Bosshart Patrick D, Casagrande Fabio, Frederix Patrick L T M, Ratera Merce, Bippes Christian A, Müller Daniel J, Palacin Manuel, Engel Andreas, Fotiadis Dimitrios
M E Müller Institute for Structural Biology, Biozentrum of the University of Basel, CH-4056 Basel, Switzerland.
Nanotechnology. 2008 Sep 24;19(38):384014. doi: 10.1088/0957-4484/19/38/384014. Epub 2008 Aug 12.

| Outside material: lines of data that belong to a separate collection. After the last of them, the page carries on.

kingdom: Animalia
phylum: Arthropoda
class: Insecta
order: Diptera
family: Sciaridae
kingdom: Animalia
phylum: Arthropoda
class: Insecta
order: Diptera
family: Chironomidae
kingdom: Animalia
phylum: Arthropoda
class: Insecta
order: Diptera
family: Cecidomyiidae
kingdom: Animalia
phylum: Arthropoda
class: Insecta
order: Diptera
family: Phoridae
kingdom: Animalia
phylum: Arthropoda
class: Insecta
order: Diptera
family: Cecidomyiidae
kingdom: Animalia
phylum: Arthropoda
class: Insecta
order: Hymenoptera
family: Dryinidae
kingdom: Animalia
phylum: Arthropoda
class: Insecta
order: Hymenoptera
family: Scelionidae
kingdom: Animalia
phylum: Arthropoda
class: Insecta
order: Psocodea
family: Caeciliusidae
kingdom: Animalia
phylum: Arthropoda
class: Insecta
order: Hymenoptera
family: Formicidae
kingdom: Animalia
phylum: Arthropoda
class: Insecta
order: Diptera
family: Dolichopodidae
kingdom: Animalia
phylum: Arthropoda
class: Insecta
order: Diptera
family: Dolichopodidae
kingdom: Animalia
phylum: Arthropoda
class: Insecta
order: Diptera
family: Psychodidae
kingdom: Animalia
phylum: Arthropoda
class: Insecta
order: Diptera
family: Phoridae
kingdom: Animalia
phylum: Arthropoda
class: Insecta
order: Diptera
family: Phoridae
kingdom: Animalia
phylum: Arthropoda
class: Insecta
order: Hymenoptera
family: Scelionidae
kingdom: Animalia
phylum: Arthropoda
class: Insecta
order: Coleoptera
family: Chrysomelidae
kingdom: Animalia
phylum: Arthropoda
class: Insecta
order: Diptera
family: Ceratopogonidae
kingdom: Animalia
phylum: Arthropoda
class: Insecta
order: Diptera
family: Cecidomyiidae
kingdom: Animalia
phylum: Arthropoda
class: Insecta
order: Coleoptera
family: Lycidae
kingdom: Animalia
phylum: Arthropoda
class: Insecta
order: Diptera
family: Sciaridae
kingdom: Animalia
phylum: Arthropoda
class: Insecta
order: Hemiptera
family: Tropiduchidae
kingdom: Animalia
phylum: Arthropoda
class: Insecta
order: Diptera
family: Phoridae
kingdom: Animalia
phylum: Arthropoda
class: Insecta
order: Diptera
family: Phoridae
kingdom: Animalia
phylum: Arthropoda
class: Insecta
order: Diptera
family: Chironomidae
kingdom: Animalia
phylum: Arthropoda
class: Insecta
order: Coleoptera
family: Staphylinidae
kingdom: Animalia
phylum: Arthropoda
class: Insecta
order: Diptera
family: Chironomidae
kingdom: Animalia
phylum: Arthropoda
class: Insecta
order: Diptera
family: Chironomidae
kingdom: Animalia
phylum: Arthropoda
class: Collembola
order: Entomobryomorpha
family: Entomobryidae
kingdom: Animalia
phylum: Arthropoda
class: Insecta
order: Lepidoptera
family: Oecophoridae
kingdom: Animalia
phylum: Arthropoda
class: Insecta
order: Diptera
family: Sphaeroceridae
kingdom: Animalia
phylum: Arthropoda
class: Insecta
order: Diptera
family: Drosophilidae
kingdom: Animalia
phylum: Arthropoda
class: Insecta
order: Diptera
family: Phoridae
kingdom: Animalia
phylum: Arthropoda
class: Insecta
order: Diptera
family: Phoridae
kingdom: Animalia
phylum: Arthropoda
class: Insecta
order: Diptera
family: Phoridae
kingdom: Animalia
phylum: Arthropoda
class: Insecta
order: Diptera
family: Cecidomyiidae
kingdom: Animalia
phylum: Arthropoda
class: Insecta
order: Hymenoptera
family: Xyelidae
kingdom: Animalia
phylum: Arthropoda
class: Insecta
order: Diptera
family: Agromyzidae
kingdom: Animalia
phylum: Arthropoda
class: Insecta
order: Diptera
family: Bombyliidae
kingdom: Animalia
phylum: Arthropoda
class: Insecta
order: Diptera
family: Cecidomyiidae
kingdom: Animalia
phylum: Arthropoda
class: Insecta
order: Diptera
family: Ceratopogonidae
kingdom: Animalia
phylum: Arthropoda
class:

Atomic force microscopy-based single-molecule force spectroscopy (SMFS) is a powerful tool for studying the mechanical properties, intermolecular and intramolecular interactions, unfolding pathways, and energy landscapes of membrane proteins. One limiting factor for the large-scale applicability of SMFS on membrane proteins is its low efficiency in data acquisition. We have developed a semi-automated high-throughput SMFS (HT-SMFS) procedure for efficient data acquisition. In addition, we present a coarse filter to efficiently extract protein unfolding events from large data sets. The HT-SMFS procedure and the coarse filter were validated using the proton pump bacteriorhodopsin (BR) from Halobacterium salinarum and the L-arginine/agmatine antiporter AdiC from the bacterium Escherichia coli. To screen for molecular interactions between AdiC and its substrates, we recorded data sets in the absence and in the presence of L-arginine, D-arginine, and agmatine. Altogether ∼400 000 force-distance curves were recorded. Application of coarse filtering to this wealth of data yielded six data sets with ∼200 (AdiC) and ∼400 (BR) force-distance spectra in each. Importantly, the raw data for most of these data sets were acquired in one to two days, opening new perspectives for HT-SMFS applications.
基于原子力显微镜的单分子力谱(SMFS)是研究膜蛋白的力学性质、分子间和分子内相互作用、解折叠途径以及能量景观的有力工具。SMFS在膜蛋白大规模应用中的一个限制因素是其数据采集效率低。我们开发了一种半自动高通量SMFS(HT-SMFS)程序以实现高效的数据采集。此外,我们提出了一种粗滤器,用于从大数据集中有效提取蛋白质解折叠事件。使用来自盐生盐杆菌的质子泵细菌视紫红质(BR)和来自大肠杆菌的L-精氨酸/胍丁胺反向转运蛋白AdiC对HT-SMFS程序和粗滤器进行了验证。为了筛选AdiC与其底物之间的分子相互作用,我们在不存在和存在L-精氨酸、D-精氨酸和胍丁胺的情况下记录了数据集。总共记录了约400000条力-距离曲线。对这些丰富的数据应用粗滤得到了六个数据集,每个数据集中有大约200条(AdiC)和400条(BR)力-距离谱。重要的是,这些数据集中大多数的原始数据在一到两天内就采集完成,为HT-SMFS的应用开辟了新的前景。